> Instructions to follow
Reproduce, word for word, the part of the Qatar editorial running from "This could, in" up to and including "line at this.".

— start Page —

This was revealed in a series of tweets on Wednesday by Dr Anwar Gargash, the UAE’s Minister of State for Foreign Affairs, who said that the break with Qatar has matured from a temporary measure into a potentially permanent policy of the quartet, or “a new set of relations replacing old ones”, as he phrased it.

This could, in practice, mean Qatar’s de facto suspension from the GCC. Dr Gargash has emphasised that the altered arrangement will be bolstered by new relationships. The quartet’s objective, he explained, has all along been to confront extremism and enhance regional stability. Qatar’s policies have catastrophically undermined these goals.

Qatar said it wanted to engage in talks, but as long as the vast chasm between Doha’s words and its actions remains, the quartet cannot but consider dialogue a futile exercise. If anything, the crisis has exposed the extent of Doha’s ideological distance from its neighbours. The quartet has decided to draw the line at this.

Qatar’s isolation by the quartet is already yielding constructive results. The ceasefire in Libya brokered this week in France came about after much hard work and diplomatic efforts. Yet another important factor was the fact that Qatar was too preoccupied with the crisis to be able to meddle or play the spoiler.

The arrest in Yemen on Wednesday of two men on Qatar-related terror charges scarcely a day after the quartet added 18 individuals and organisations to the terror list is another case in point. Identifying terror or extremist networks is the key to unlocking many of the conflicts that ail this region.

A new regional order is rapidly crystallising, but there is no substitute for concerted pressure. The United States must keep pushing Qatar to adhere to the agreement.

— end Page —
— start Source data —

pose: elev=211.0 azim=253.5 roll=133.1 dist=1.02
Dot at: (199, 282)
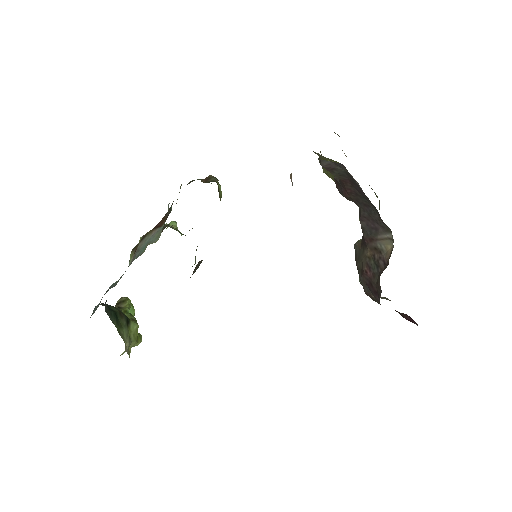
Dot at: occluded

— end Source data —

> Full answer
This could, in practice, mean Qatar’s de facto suspension from the GCC. Dr Gargash has emphasised that the altered arrangement will be bolstered by new relationships. The quartet’s objective, he explained, has all along been to confront extremism and enhance regional stability. Qatar’s policies have catastrophically undermined these goals.

Qatar said it wanted to engage in talks, but as long as the vast chasm between Doha’s words and its actions remains, the quartet cannot but consider dialogue a futile exercise. If anything, the crisis has exposed the extent of Doha’s ideological distance from its neighbours. The quartet has decided to draw the line at this.